ANCHORAGE — Heavy Web traffic and software glitches prevented some Alaskans from obtaining health insurance from the online federal marketplace Monday, the last day to sign up for coverage under President Barack Obama’s health care law.
Enroll Alaska, a broker created to help enroll individuals in private health insurance, had signed up more than 2,300 Alaskans as of Monday, said Tyann Boling, the chief operating officer. That’s well short of the goal of signing up 8,000 Alaskans by the midnight deadline. People who don’t enroll in time may face a penalty from the Internal Revenue Service.

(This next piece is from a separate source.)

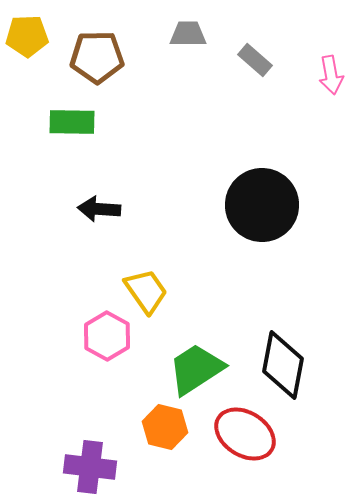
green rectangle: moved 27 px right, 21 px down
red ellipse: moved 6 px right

“It has been an incredible struggle to get the information and education out to individuals across the state,” Boling said.
Alaska decided not to create its own marketplace and instead allowed the federal government to run it. Boling said that was the correct choice, given the small population of Alaska, but the federal government didn’t help communicate the message of the Affordable Care Act and its impact.
“There was no campaign from the federal government,” Boling said. “You didn’t see any commercials from Obama saying, ‘Go out and get enrolled.’ There was no money spent in our state from the federal government on education,” she said.
That left Enroll Alaska and two other organizations, the Alaska Native Tribal Health Consortium and United Way, to educate Alaskans.
Boling expects the number of enrollees to increase, since those who encountered technical problems will have two additional weeks to enroll.